What has surprised me is how many sharks I can see on the underwater footage which our biologists on the boat, and myself at the time, had no idea were present when taking data from the surface. Having worked with white sharks before, I was used to the frustrating aspect of not all of the sharks breaking the water for a nice dorsal fin identification photo, or even coming close enough to confirm they’re a new shark for that day, but fortunately some stunning visibility around Dyer Island and the Geldsteen recently has enabled optimum underwater surveillance. (Video also has that natty advantage of being replayable so you can double-check details to your heart’s content!) .) The seemingly relaxed behaviour of the sharks aggregating under the boat in such clear conditions was surprising. Perhaps if they are more aware of other individuals in their surroundings they are less easily spooked by one another? Two sharks even clashed heads as they both rush towards the bait line – clearly neither in a cautious mood. In the past 4 years (on and off) working with these animals, I have never seen them so tolerant of one another.
Another unexpected thing occurred at about 10pm one night as I continued to stare at my still image library before bed (and guaranteeing shark-filled dreams, nothing new there). I matched an individual on June 11th to the same shark on June 3rd, using the grey/white border pattern near the pelvic fin.

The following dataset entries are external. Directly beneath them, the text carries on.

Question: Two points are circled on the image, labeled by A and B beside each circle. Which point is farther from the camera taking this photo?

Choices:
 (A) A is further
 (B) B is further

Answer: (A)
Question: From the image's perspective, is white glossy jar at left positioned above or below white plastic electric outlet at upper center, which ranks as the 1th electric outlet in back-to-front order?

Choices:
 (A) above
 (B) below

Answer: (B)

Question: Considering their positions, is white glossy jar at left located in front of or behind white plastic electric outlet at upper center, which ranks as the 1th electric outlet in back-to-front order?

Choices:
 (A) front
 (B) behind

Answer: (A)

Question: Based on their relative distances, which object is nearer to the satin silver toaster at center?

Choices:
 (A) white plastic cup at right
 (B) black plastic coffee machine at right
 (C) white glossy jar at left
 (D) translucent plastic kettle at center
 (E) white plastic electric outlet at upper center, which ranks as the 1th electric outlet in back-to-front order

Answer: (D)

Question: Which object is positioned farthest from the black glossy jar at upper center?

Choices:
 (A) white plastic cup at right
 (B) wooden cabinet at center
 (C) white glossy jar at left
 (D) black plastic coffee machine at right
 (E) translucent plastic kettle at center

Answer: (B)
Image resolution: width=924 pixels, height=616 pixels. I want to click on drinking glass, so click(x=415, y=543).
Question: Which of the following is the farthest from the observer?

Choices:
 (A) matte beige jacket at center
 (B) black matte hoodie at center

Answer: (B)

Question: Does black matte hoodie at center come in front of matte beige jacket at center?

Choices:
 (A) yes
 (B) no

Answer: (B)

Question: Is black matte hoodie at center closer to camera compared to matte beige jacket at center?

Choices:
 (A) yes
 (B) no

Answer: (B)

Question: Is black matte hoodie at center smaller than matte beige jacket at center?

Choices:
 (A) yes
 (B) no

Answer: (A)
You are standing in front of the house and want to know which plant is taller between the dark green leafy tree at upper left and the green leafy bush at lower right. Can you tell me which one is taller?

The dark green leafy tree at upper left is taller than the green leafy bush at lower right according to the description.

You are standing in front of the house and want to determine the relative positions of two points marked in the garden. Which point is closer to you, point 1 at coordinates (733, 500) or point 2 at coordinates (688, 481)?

What was surprising was that this animal on June 3rd had many copepod parasites on its pectoral fins and their egg cases looked like long hairs trailing from the fins. It was very distinctive, but 8 days later they had gone. Now, this isn’t exactly news; we know white shark ectoparasites appear and disappear and don’t stay attached permanently, but for a parasite-focused study it was certainly noteworthy. And again, new questions are raised: did the shark swim into colder or warmer water which may have caused the parasites to drop off? Were they physically dislodged? Or did they release their eggs of their own accord?
I shall be keeping my eyes peeled for any more novel observations that this project method may unveil. One thing is for sure, the white shark will always have the potential to surprise us.